Work instructions:
Nothing but the lines from the start of the entries through the line containing "Teniente Agneta 1389 - ROSARIO" should appear in the answer, each given exactly.

[[ Provided information open ]]

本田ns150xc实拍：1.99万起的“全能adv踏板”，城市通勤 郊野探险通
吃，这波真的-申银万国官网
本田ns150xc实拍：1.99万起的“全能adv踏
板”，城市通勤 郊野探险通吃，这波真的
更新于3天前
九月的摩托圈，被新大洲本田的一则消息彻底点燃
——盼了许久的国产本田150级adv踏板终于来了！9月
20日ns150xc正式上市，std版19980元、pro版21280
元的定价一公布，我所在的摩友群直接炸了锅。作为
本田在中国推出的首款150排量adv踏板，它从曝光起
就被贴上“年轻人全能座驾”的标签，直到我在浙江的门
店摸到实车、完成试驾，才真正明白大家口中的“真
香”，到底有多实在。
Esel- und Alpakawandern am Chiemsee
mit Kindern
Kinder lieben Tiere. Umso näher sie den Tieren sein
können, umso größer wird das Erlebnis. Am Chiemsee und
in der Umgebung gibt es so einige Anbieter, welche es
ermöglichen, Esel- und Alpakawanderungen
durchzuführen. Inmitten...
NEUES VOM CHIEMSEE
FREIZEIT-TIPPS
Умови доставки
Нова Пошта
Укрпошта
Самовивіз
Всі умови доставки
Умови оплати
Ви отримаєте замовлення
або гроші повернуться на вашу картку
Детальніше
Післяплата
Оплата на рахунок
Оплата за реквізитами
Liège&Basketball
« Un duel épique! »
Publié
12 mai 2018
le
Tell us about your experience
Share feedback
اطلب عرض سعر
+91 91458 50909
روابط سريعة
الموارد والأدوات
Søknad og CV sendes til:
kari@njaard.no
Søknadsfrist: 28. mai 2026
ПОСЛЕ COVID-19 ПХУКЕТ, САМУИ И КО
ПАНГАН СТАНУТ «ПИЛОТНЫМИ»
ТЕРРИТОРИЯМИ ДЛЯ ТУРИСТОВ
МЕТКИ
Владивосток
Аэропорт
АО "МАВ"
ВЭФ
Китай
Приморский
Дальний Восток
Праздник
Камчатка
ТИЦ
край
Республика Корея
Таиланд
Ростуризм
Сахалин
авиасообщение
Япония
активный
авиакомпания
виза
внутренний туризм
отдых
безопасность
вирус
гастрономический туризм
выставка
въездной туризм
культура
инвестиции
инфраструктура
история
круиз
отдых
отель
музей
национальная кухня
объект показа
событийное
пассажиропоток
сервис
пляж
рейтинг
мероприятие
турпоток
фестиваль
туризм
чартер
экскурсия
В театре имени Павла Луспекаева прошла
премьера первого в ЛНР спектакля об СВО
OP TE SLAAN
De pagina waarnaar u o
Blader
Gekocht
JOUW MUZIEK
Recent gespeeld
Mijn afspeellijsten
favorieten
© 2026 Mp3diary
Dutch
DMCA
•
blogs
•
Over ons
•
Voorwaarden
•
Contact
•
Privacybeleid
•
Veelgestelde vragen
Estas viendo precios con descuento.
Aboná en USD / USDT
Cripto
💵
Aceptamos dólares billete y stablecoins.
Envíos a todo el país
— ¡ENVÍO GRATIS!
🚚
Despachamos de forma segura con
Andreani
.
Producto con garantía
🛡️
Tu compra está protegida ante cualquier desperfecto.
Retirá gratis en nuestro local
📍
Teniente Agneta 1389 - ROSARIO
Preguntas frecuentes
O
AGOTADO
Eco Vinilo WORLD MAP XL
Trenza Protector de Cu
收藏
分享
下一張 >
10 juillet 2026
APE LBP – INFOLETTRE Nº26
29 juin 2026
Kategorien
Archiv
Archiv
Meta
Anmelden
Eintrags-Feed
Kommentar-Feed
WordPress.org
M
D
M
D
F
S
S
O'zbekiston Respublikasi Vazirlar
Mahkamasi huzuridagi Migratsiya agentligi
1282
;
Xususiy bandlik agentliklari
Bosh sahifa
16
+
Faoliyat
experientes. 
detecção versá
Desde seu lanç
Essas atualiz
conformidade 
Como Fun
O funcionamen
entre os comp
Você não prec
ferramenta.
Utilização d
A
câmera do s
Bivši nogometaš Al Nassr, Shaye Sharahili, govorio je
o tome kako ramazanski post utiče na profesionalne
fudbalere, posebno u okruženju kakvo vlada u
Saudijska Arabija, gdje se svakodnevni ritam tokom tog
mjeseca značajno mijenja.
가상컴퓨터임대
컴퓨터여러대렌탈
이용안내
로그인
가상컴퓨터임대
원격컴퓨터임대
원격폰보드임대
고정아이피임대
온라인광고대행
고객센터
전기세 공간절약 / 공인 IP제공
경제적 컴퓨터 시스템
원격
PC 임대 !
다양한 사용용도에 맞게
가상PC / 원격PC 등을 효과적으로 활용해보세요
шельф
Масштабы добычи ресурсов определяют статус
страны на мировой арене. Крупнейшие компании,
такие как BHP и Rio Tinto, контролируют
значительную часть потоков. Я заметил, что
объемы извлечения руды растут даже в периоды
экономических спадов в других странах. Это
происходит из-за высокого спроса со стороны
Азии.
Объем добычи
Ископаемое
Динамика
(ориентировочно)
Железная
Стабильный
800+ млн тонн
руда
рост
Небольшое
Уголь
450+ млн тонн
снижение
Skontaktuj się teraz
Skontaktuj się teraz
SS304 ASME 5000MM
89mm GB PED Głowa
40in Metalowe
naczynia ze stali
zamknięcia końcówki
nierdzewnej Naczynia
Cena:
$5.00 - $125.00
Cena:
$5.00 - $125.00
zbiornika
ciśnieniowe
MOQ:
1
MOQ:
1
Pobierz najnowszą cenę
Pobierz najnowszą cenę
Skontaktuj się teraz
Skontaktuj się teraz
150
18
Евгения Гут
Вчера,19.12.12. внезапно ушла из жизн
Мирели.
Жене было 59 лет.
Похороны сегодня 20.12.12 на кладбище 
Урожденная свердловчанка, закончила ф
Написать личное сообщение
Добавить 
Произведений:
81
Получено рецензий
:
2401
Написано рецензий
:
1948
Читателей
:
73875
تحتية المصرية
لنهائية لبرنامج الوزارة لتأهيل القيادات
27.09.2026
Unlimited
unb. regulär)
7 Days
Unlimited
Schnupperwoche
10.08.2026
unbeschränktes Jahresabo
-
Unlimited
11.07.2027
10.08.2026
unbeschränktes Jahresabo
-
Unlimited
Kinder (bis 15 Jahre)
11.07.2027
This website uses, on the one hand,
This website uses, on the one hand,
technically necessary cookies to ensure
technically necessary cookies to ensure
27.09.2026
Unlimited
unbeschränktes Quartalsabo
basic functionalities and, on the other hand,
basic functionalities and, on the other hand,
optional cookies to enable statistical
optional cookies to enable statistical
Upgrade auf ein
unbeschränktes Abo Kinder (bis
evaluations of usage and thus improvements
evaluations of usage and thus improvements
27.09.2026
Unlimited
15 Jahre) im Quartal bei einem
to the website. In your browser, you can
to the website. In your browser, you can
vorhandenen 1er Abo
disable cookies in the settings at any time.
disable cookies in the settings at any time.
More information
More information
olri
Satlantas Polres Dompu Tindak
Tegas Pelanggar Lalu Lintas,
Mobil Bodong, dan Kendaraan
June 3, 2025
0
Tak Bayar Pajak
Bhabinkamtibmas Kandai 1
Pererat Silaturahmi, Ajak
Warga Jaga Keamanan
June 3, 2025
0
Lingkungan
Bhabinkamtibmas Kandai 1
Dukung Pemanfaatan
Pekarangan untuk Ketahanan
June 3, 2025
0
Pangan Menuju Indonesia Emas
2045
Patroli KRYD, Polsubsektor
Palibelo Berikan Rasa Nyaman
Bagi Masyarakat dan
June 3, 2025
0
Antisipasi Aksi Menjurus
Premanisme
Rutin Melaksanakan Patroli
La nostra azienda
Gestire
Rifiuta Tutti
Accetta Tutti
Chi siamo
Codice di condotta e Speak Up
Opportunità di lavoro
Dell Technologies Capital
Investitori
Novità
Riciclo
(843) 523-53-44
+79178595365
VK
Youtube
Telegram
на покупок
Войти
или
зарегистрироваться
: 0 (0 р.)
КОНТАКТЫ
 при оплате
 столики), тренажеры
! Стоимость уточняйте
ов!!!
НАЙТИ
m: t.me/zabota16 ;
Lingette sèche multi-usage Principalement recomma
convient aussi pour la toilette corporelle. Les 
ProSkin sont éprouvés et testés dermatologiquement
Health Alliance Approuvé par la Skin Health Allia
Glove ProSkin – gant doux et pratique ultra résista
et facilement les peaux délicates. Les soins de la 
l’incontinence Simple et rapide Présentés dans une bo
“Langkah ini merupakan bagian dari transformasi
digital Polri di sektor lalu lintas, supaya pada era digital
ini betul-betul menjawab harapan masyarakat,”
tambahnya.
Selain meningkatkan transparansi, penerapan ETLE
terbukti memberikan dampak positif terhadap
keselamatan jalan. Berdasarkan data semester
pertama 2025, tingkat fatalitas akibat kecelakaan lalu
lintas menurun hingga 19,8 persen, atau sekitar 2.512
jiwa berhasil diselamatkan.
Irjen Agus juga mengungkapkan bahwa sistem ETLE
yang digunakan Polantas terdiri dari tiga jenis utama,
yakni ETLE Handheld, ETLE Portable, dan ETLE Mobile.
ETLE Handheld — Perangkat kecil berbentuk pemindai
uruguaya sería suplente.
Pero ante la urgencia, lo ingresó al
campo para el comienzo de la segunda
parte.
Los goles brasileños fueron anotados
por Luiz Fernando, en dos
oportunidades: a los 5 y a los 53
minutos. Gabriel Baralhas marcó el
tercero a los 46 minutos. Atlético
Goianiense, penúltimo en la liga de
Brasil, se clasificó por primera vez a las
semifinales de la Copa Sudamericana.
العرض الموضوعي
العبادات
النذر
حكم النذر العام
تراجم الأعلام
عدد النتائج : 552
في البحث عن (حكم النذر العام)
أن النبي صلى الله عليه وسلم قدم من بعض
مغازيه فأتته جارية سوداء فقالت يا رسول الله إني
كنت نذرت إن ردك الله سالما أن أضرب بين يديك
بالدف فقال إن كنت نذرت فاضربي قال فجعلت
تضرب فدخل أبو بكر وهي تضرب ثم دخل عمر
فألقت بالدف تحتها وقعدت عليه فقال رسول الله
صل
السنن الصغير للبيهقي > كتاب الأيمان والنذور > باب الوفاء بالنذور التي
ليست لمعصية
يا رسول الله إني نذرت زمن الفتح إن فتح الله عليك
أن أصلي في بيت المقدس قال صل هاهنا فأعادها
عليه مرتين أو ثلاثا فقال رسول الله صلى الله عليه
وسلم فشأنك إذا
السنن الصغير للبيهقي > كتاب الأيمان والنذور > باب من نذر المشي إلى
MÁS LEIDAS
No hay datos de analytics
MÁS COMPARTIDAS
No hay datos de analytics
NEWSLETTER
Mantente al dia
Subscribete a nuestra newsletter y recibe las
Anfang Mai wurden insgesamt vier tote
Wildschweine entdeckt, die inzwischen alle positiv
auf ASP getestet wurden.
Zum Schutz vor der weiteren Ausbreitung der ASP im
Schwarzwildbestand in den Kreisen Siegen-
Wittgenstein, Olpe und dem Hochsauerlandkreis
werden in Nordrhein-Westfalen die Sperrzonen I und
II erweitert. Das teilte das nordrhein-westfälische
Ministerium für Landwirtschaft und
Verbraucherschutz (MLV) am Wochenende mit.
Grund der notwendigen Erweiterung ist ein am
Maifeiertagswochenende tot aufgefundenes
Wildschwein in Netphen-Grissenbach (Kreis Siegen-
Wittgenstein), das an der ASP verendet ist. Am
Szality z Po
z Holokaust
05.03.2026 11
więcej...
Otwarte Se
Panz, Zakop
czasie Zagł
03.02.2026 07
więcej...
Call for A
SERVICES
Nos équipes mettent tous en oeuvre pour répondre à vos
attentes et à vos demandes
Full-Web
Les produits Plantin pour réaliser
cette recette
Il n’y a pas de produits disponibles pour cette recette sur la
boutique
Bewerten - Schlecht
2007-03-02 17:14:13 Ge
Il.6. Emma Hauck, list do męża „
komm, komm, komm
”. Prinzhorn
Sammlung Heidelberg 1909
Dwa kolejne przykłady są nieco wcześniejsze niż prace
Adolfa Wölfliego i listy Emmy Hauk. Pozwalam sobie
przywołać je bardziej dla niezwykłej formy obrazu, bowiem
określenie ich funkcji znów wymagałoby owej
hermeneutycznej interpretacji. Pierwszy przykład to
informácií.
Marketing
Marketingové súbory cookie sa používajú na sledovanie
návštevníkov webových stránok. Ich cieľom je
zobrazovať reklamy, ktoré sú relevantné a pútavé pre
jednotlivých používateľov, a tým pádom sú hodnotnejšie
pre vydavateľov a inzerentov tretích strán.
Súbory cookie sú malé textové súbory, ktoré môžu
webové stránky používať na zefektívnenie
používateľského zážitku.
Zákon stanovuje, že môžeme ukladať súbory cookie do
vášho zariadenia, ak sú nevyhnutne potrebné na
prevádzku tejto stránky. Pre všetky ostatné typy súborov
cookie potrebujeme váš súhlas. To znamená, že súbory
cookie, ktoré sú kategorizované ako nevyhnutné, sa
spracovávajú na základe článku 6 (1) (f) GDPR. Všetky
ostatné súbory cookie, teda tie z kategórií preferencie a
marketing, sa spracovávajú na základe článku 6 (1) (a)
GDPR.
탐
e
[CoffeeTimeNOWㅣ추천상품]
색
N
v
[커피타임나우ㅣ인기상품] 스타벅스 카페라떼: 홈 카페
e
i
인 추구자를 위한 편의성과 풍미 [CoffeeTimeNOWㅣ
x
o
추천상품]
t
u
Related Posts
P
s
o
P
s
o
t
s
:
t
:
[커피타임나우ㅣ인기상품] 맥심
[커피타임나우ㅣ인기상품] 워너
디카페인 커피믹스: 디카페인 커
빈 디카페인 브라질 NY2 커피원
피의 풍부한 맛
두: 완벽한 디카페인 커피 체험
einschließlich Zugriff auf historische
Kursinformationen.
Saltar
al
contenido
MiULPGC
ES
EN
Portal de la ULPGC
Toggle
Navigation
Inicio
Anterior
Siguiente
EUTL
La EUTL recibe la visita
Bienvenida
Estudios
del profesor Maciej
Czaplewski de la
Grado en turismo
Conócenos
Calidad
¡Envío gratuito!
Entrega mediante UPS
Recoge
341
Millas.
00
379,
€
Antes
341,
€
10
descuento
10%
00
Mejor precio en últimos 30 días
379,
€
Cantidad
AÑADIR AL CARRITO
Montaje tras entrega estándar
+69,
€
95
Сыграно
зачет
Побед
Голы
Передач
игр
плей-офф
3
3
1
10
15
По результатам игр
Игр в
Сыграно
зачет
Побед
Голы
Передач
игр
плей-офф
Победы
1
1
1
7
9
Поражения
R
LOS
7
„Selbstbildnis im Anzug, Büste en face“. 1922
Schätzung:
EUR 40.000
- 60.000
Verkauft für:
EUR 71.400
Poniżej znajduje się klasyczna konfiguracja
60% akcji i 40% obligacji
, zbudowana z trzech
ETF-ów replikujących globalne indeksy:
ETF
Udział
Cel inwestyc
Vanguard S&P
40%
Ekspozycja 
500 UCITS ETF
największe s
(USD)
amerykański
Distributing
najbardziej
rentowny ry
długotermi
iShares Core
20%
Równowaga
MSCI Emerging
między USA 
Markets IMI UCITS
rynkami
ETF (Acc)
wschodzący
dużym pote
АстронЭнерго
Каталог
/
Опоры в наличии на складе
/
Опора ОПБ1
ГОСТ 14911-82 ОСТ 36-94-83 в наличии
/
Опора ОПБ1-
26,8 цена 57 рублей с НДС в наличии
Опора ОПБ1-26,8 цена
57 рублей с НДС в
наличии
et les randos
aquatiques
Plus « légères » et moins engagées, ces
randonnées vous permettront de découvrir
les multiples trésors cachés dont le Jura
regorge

[[ Provided information closed ]]

Exercise answer:
本田ns150xc实拍：1.99万起的“全能adv踏板”，城市通勤 郊野探险通
吃，这波真的-申银万国官网
本田ns150xc实拍：1.99万起的“全能adv踏
板”，城市通勤 郊野探险通吃，这波真的
更新于3天前
九月的摩托圈，被新大洲本田的一则消息彻底点燃
——盼了许久的国产本田150级adv踏板终于来了！9月
20日ns150xc正式上市，std版19980元、pro版21280
元的定价一公布，我所在的摩友群直接炸了锅。作为
本田在中国推出的首款150排量adv踏板，它从曝光起
就被贴上“年轻人全能座驾”的标签，直到我在浙江的门
店摸到实车、完成试驾，才真正明白大家口中的“真
香”，到底有多实在。
Esel- und Alpakawandern am Chiemsee
mit Kindern
Kinder lieben Tiere. Umso näher sie den Tieren sein
können, umso größer wird das Erlebnis. Am Chiemsee und
in der Umgebung gibt es so einige Anbieter, welche es
ermöglichen, Esel- und Alpakawanderungen
durchzuführen. Inmitten...
NEUES VOM CHIEMSEE
FREIZEIT-TIPPS
Умови доставки
Нова Пошта
Укрпошта
Самовивіз
Всі умови доставки
Умови оплати
Ви отримаєте замовлення
або гроші повернуться на вашу картку
Детальніше
Післяплата
Оплата на рахунок
Оплата за реквізитами
Liège&Basketball
« Un duel épique! »
Publié
12 mai 2018
le
Tell us about your experience
Share feedback
اطلب عرض سعر
+91 91458 50909
روابط سريعة
الموارد والأدوات
Søknad og CV sendes til:
kari@njaard.no
Søknadsfrist: 28. mai 2026
ПОСЛЕ COVID-19 ПХУКЕТ, САМУИ И КО
ПАНГАН СТАНУТ «ПИЛОТНЫМИ»
ТЕРРИТОРИЯМИ ДЛЯ ТУРИСТОВ
МЕТКИ
Владивосток
Аэропорт
АО "МАВ"
ВЭФ
Китай
Приморский
Дальний Восток
Праздник
Камчатка
ТИЦ
край
Республика Корея
Таиланд
Ростуризм
Сахалин
авиасообщение
Япония
активный
авиакомпания
виза
внутренний туризм
отдых
безопасность
вирус
гастрономический туризм
выставка
въездной туризм
культура
инвестиции
инфраструктура
история
круиз
отдых
отель
музей
национальная кухня
объект показа
событийное
пассажиропоток
сервис
пляж
рейтинг
мероприятие
турпоток
фестиваль
туризм
чартер
экскурсия
В театре имени Павла Луспекаева прошла
премьера первого в ЛНР спектакля об СВО
OP TE SLAAN
De pagina waarnaar u o
Blader
Gekocht
JOUW MUZIEK
Recent gespeeld
Mijn afspeellijsten
favorieten
© 2026 Mp3diary
Dutch
DMCA
•
blogs
•
Over ons
•
Voorwaarden
•
Contact
•
Privacybeleid
•
Veelgestelde vragen
Estas viendo precios con descuento.
Aboná en USD / USDT
Cripto
💵
Aceptamos dólares billete y stablecoins.
Envíos a todo el país
— ¡ENVÍO GRATIS!
🚚
Despachamos de forma segura con
Andreani
.
Producto con garantía
🛡️
Tu compra está protegida ante cualquier desperfecto.
Retirá gratis en nuestro local
📍
Teniente Agneta 1389 - ROSARIO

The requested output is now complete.